The Smoking Habits of James Bond

The superspy has kicked the habit, but the same can’t be said of the people around him.

By Tom Jacobs

Australian actor George Lazenby, who plays James Bond on On Her Majesty’s Secret Service, offers co-star Helena Ronee a light. (Photo: Larry Ellis/Express/Getty Images)

The name is Bond. (Cough) James Bond. (Cough, cough)

The enduring 007 spy-movie franchise isn’t known for its rigorous realism.
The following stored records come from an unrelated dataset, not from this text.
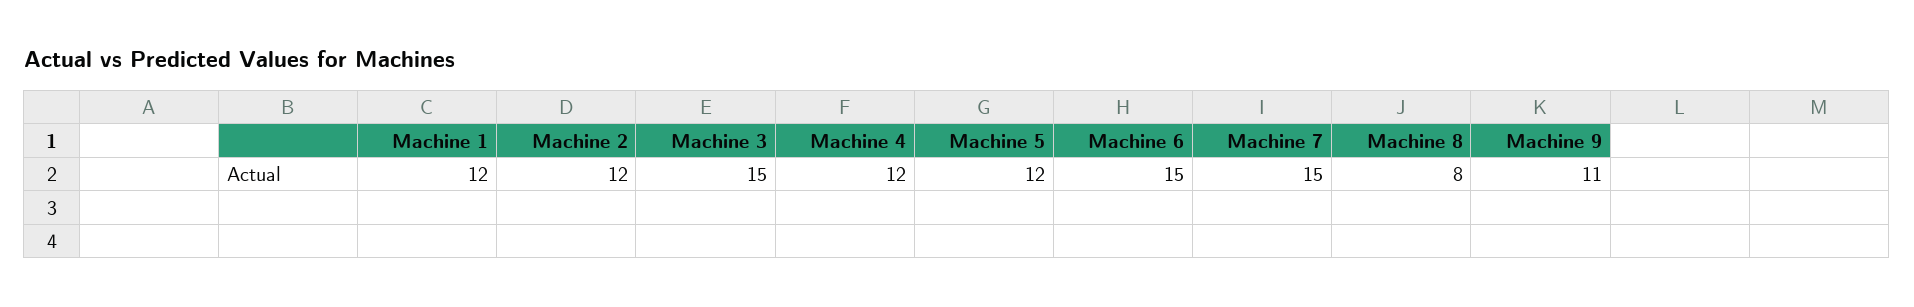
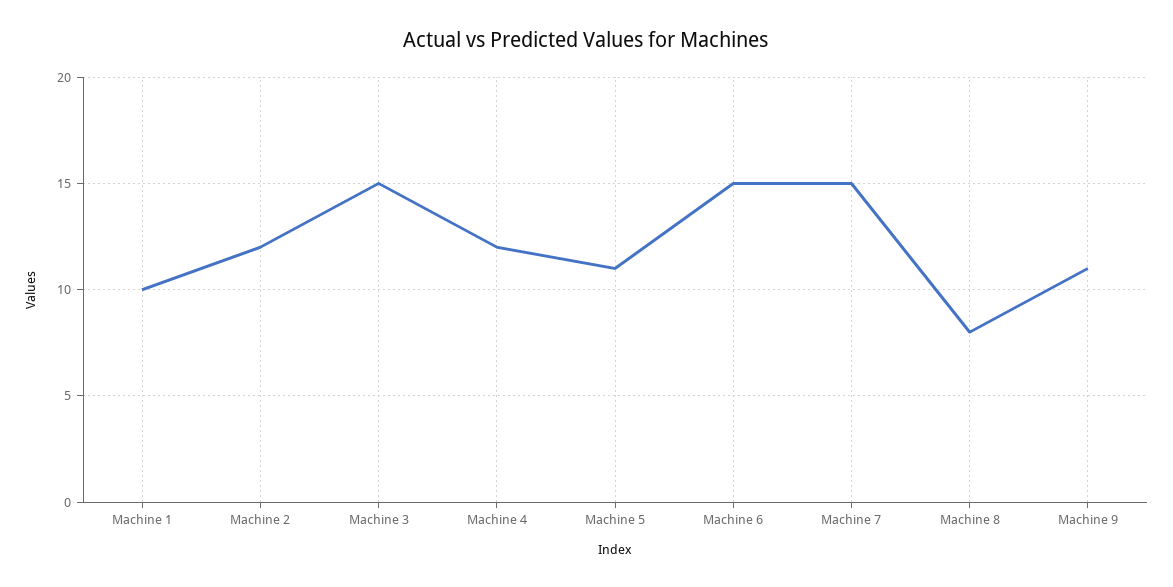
  {
-   "Machine 1": 12,
+   "Machine 1": 10,
    "Machine 2": 12,
    "Machine 3": 15,
    "Machine 4": 12,
-   "Machine 5": 12,
+   "Machine 5": 11,
    "Machine 6": 15,
    "Machine 7": 15,
    "Machine 8": 8,
    "Machine 9": 11
  }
But if it was, that’s probably the way the legendary secret agent would introduce himself today.

After all, when he was younger, the guy smoked like a chimney.

In an article just published in the BMJ journal Tobacco Control, New Zealand-based researchers Nick Wilson and Anne Tucker analyze tobacco-related behavior in all 24 James Bond films, from 1962’s Dr. No to 2015’s Spectre.

They find the films reflect their respective eras’ views of cigarette smoking, with the amount of such activity decreasing over the decades. Nevertheless, they report only one Bond movie — 2006’s Casino Royale — has “no smoking-related imagery at all,” and conclude that the series’ “persisting smoking content remains problematic from a public-health perspective.”

Not surprisingly, the debonair spy smoked most frequently in the 1960s, puffing away in 82 percent of the films released during the decade (including in bed, while driving, and “even while flying a hang glider”). He lit up early and often, enjoying his first cigarette 18 or 19 minutes into the film, on average.

Bond gradually kicked the habit in subsequent decades, however, and hasn’t smoked at all on screen since 2002’s Die Another Day. While his smokin’ (in a metaphorical sense) sexual partners also became less interested in cigarettes over the years, at least one of his lovers was still inhaling as late as 2012’s Skyfall.

“Such smoking would have meant high levels of secondhand smoke exposure for Bond, especially with post-coital smoking,” the researchers note. Fortunately for him, they add, his exposure was limited by “the typically brief nature of his relationships.”

But smoking hasn’t always been portrayed as sexy in these films. In 1967’s You Only Live Twice, “a villain using a covert x-ray to look for hidden weapons on Bond’s person proffered the advice: ‘You should give up smoking. Cigarettes are very bad for your chest.’”

Anti-tobacco messages can also be found in several subsequent films, including a scene in 1997’s Tomorrow Never Dies in which Bond calls smoking “a filthy habit.”

“Bond’s smoking behavior seemed at odds with his need for physical fitness,” the researchers note. “But it does fit with a possible perception of a low life expectancy, given a cumulative total of thousands of bullets being fired at him, and … a very high intake of martinis.”

The most recent film in the series, Spectre, contains “no smoking by major associates of Bond,” they add. “But there was still smoking by others, including indoors.”

Wilson and Tucker find that troubling; they find a “need to continue to advocate for reducing smoking in movies, including R classifications on movies with smoking content.” As they point out, a 2016 meta-study found adolescents who were exposed to more movie images of smoking had a 46 percent higher risk of taking up the habit than their peers.

That’s a statistic that should leave us shaken, if not stirred.